The Agents SDK provides some scaffolding here: an Agent class with built-in tool configuration, a Runner that manages the execution loop, and tracing tied to the OpenAI dashboard. Guardrails can validate inputs and outputs. Handoffs let one agent delegate to another with different instructions or tools.
from openai.agents import Agent, Runner
agent = Agent(
name="analyst",
model="gpt-4o",
tools=[{"type": "bash"}, {"type": "file_search", "vector_store_ids": ["vs_abc"]}],
instructions="Analyze the uploaded dataset and produce a summary report.",
)
result = await Runner.run(agent, "Run the full analysis pipeline.")

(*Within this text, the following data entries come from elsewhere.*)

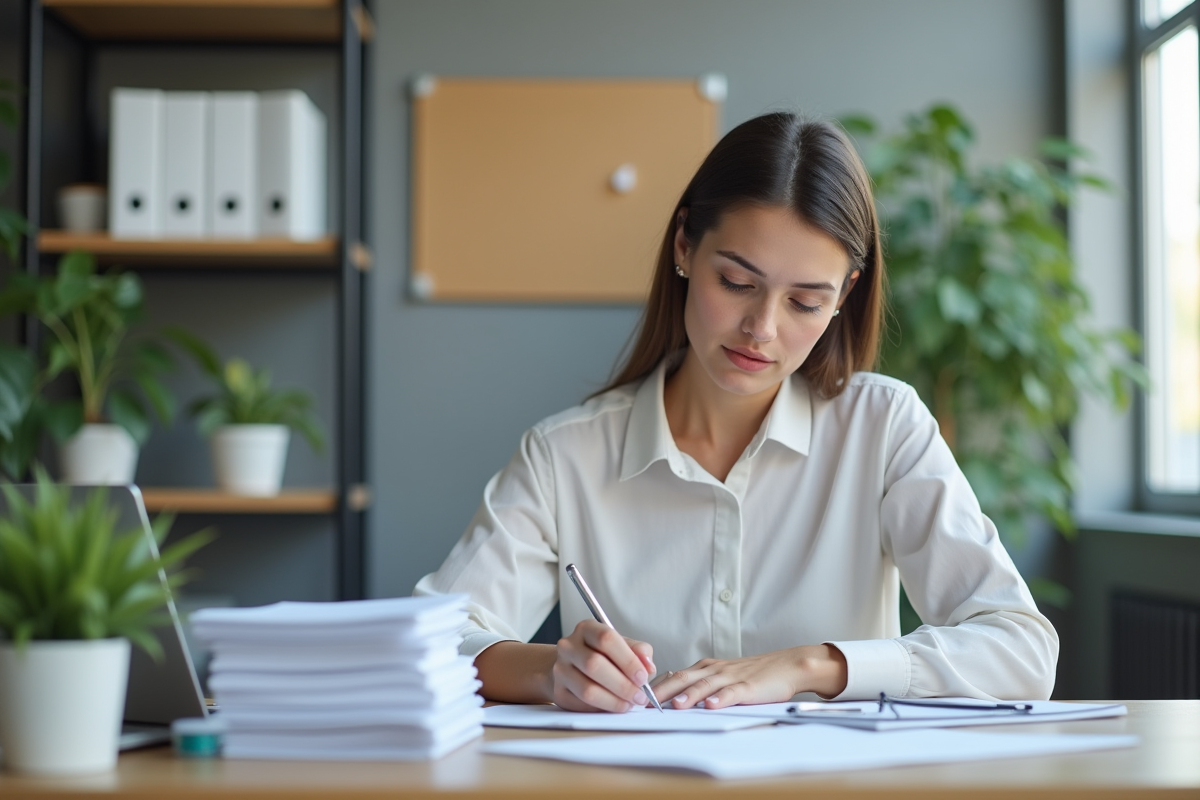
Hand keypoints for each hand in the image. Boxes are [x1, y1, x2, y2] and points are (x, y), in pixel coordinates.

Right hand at [552, 619, 655, 712]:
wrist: (573, 668)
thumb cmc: (603, 656)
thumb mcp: (623, 646)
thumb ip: (639, 652)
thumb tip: (648, 666)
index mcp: (587, 628)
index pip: (606, 639)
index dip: (627, 660)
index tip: (643, 677)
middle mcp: (569, 646)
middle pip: (594, 665)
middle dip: (623, 685)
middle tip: (639, 696)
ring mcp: (560, 669)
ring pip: (587, 689)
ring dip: (614, 701)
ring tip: (629, 704)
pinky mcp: (559, 692)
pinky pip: (582, 705)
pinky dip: (602, 709)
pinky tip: (614, 706)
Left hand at [651, 644, 846, 709]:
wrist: (786, 665)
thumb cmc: (752, 674)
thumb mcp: (720, 676)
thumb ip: (699, 684)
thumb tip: (671, 695)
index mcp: (705, 668)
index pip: (674, 676)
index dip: (655, 687)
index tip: (637, 698)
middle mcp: (713, 670)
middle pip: (682, 679)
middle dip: (661, 691)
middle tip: (643, 703)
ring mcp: (731, 677)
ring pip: (704, 685)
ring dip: (688, 695)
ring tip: (674, 705)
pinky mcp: (748, 686)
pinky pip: (732, 692)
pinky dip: (720, 699)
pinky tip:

print(result.final_output)
But the scaffolding does not solve the fundamental problem of verifying that an agent completed a task correctly. That still requires either a human in the loop or a separate evaluation step, and neither the Responses API nor the hosted container addresses that.
Where This Lands
The March 11 announcement is a meaningful step toward a world where deploying an agent means configuring a runtime rather than writing an orchestration loop from scratch. The shell tool and hosted containers make a specific bet: developers want fewer moving parts, even at the cost of fewer configuration knobs.
For production use cases with standard requirements, that bet is probably right. For the cases at the edges, the existing alternatives still have meaningful advantages: E2B for custom environments and cheaper compute, Anthropic’s computer use for full control over the execution substrate, Modal for GPU workloads and function-level billing.
The more interesting question is what happens when all the major model providers offer hosted execution environments. At that point, the competition shifts from who has the best sandbox to who has the best model doing the actual work inside it.